Endolysin Gp84 demonstrates a high similarity to PlyV12 (AAT01859) of the bacteriophage EfV12-phi1 (100% coverage, 97% identity). PlyV12 has a broad-spectrum bacteriolytic activity against several types of enterococci, streptococci and staphylococci [53]. PlyV12 is also highly identical (100% coverage, 99% identity) to AVV19_gp120 (YP_009218318.1) of the bacteriophage EFDG1 (NC_029009.1), which effectively destroyed E. faecalis in an ex vivo model of root canal infection [48]. In one of the previous studies, the P10N-V12C chimeric lysin was constructed, which consisted of the PlyV12 CBD domain and the PlyP10N EAD domain. Due to the broad activity spectrum of the PlyV12 CBD, the P10N-V12C enzyme was able to lyse both enterococci and staphylococci. Interestingly, P10N-V12C may be species-selective for enterococci because it was unable to lyse any of the five E. faecium strains tested but destroyed 10 out of 10 E. faecalis strains [54]. Thus, endolysins are of great interest to the scientific community due to their specificity and mechanism of action, as well as the potential for engineering and lack of resistance mechanisms.

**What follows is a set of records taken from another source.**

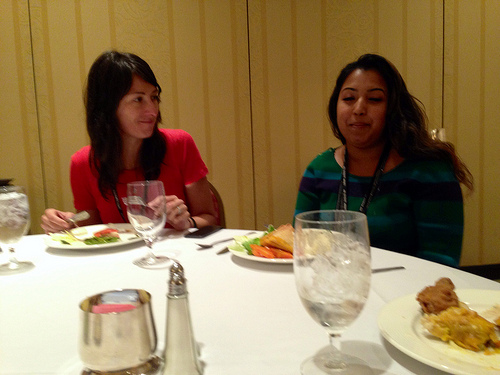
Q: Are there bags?
A: No, there are no bags.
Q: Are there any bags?
A: No, there are no bags.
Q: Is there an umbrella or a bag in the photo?
A: No, there are no bags or umbrellas.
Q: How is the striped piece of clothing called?
A: The clothing item is a blouse.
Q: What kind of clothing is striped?
A: The clothing is a blouse.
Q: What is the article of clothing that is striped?
A: The clothing item is a blouse.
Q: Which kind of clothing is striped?
A: The clothing is a blouse.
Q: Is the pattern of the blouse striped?
A: Yes, the blouse is striped.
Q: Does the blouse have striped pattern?
A: Yes, the blouse is striped.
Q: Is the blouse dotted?
A: No, the blouse is striped.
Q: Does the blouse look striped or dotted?
A: The blouse is striped.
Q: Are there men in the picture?
A: No, there are no men.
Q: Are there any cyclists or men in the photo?
A: No, there are no men or cyclists.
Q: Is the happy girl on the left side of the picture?
A: Yes, the girl is on the left of the image.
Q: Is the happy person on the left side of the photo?
A: Yes, the girl is on the left of the image.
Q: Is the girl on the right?
A: No, the girl is on the left of the image.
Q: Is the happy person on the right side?
A: No, the girl is on the left of the image.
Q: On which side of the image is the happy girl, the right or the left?
A: The girl is on the left of the image.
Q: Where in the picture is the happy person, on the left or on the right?
A: The girl is on the left of the image.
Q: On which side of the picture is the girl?
A: The girl is on the left of the image.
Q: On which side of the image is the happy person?
A: The girl is on the left of the image.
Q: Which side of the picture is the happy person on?
A: The girl is on the left of the image.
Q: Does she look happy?
A: Yes, the girl is happy.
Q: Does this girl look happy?
A: Yes, the girl is happy.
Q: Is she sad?
A: No, the girl is happy.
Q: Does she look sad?
A: No, the girl is happy.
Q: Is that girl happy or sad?
A: The girl is happy.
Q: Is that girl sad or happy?
A: The girl is happy.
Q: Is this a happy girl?
A: Yes, this is a happy girl.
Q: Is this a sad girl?
A: No, this is a happy girl.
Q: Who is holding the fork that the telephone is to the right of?
A: The girl is holding the fork.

It is well known that endolysins often have a broader range of susceptible bacterial strains than phages. The HU-Gp84 endolysin was able to lyse 20 (77%) out of 26 Enterococcus strains, in contrast to the HU-Gp82 endolysin and the iF6 phage, each of which lysed 9 strains (Supplementary Information, Table S1). Thus, HU-Gp84 and its homologs can be used as therapeutic agents against antibiotic-resistant enterococci.

5. Conclusions

Schiekvirus and Kochikohdavirus enterococcal phages are found in sewage globally. They have been isolated in Canada, Japan, Israel, Italy and Russia. It appears that iF6-like enterococcal phages are a promising platform for the search, selection, and development of new candidates for phage therapy. The application of these phages, including the Schiekvirus iF6 described in this study, as components of bacteriophage cocktails for therapeutic purposes seems to be warranted. However, more extensive investigation is required for a better understanding of the phages’ interaction with and adaptation to the bacterial host, the accumulation of mutations and the possibility of horizontal gene transfer.